Records excerpted from a collection:
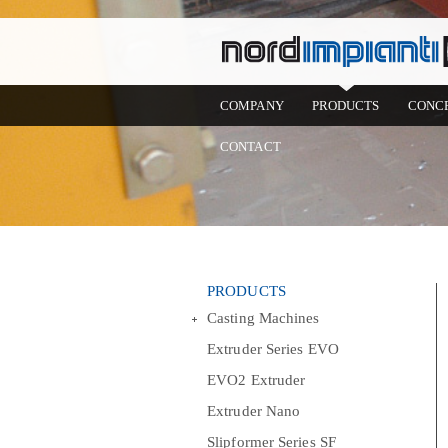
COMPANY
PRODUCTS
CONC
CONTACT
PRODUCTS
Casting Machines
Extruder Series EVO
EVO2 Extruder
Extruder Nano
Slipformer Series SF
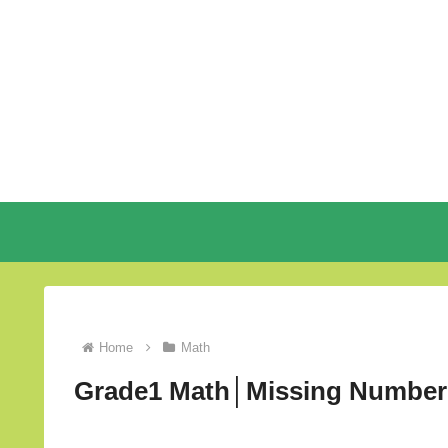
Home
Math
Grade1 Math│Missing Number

...

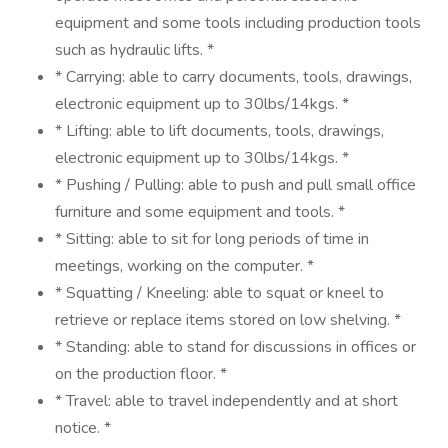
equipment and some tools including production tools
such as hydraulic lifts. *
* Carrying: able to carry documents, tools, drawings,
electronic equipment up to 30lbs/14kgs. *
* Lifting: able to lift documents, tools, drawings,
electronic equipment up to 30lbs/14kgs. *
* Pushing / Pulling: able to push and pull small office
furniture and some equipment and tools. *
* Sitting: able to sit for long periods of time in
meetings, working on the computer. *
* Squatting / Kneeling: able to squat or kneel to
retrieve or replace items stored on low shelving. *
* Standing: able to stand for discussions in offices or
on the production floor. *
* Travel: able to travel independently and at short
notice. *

▶ _Your goal_
Every line above that carries the string "Series" should be copied.

▶ _Answer space_
Extruder Series EVO
Slipformer Series SF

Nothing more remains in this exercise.